Try it
Write out every line of text in the data below without any changes, and leave the pictures out.

(Dataset entries)
Content starts
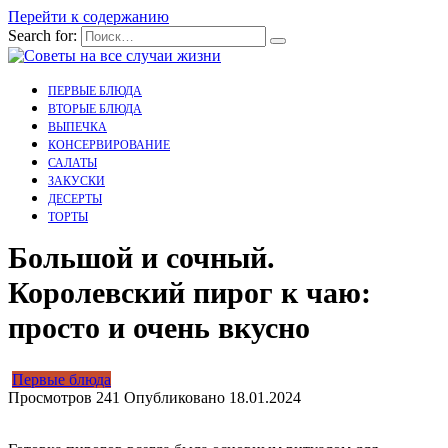
Перейти к содержанию
Search for:
ПЕРВЫЕ БЛЮДА
ВТОРЫЕ БЛЮДА
ВЫПЕЧКА
КОНСЕРВИРОВАНИЕ
САЛАТЫ
ЗАКУСКИ
ДЕСЕРТЫ
ТОРТЫ
Большой и сочный.
Королевский пирог к чаю:
просто и очень вкусно
Первые блюда
Просмотров
241
Опубликовано
18.01.2024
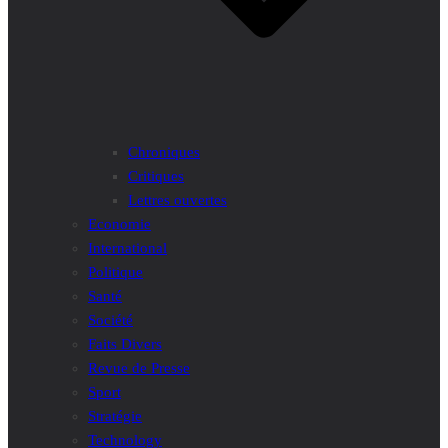
Chroniques
Critiques
Lettres ouvertes
Economie
International
Politique
Santé
Société
Faits Divers
Revue de Presse
Sport
Stratégie
Technology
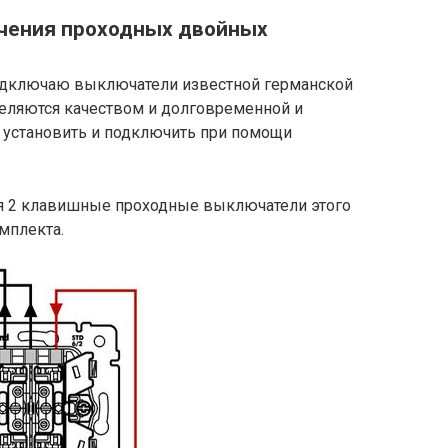
ючения проходных двойных
подключаю выключатели известной германской
деляются качеством и долговременной и
то установить и подключить при помощи
ся 2 клавишные проходные выключатели этого
мплекта.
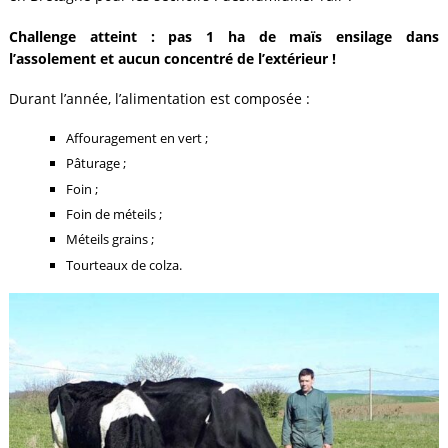
Challenge atteint : pas 1 ha de maïs ensilage dans
l’assolement et aucun concentré de l’extérieur !
Durant l’année, l’alimentation est composée :
Affouragement en vert ;
Pâturage ;
Foin ;
Foin de méteils ;
Méteils grains ;
Tourteaux de colza.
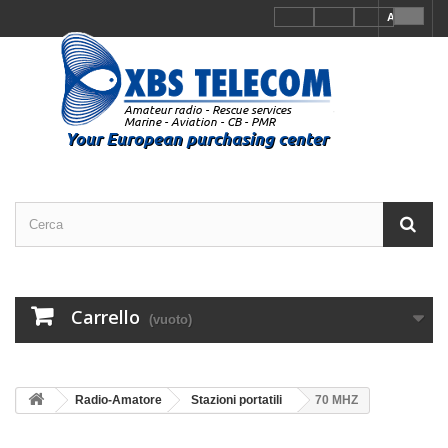
Accedi
Carrello
(vuoto)
Radio-Amatore
Stazioni portatili
70 MHZ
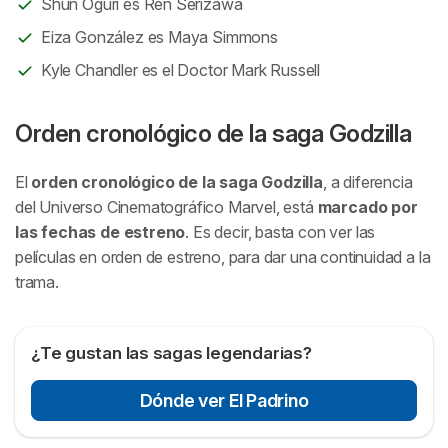
Shun Oguri es Ren Serizawa
Eiza González es Maya Simmons
Kyle Chandler es el Doctor Mark Russell
Orden cronológico de la saga Godzilla
El
orden cronológico de la saga Godzilla
, a diferencia
del Universo Cinematográfico Marvel, está
marcado por
las fechas de estreno
. Es decir, basta con ver las
películas en orden de estreno, para dar una continuidad a la
trama.
¿Te gustan las sagas legendarias?
Dónde ver El Padrino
Content ends
Your solution
Перейти к содержанию
Search for:
ПЕРВЫЕ БЛЮДА
ВТОРЫЕ БЛЮДА
ВЫПЕЧКА
КОНСЕРВИРОВАНИЕ
САЛАТЫ
ЗАКУСКИ
ДЕСЕРТЫ
ТОРТЫ
Большой и сочный.
Королевский пирог к чаю:
просто и очень вкусно
Первые блюда
Просмотров
241
Опубликовано
18.01.2024
Chroniques
Critiques
Lettres ouvertes
Economie
International
Politique
Santé
Société
Faits Divers
Revue de Presse
Sport
Stratégie
Technology
ючения проходных двойных
подключаю выключатели известной германской
деляются качеством и долговременной и
то установить и подключить при помощи
ся 2 клавишные проходные выключатели этого
мплекта.
Challenge atteint : pas 1 ha de maïs ensilage dans
l’assolement et aucun concentré de l’extérieur !
Durant l’année, l’alimentation est composée :
Affouragement en vert ;
Pâturage ;
Foin ;
Foin de méteils ;
Méteils grains ;
Tourteaux de colza.
Accedi
Carrello
(vuoto)
Radio-Amatore
Stazioni portatili
70 MHZ
Shun Oguri es Ren Serizawa
Eiza González es Maya Simmons
Kyle Chandler es el Doctor Mark Russell
Orden cronológico de la saga Godzilla
El
orden cronológico de la saga Godzilla
, a diferencia
del Universo Cinematográfico Marvel, está
marcado por
las fechas de estreno
. Es decir, basta con ver las
películas en orden de estreno, para dar una continuidad a la
trama.
¿Te gustan las sagas legendarias?
Dónde ver El Padrino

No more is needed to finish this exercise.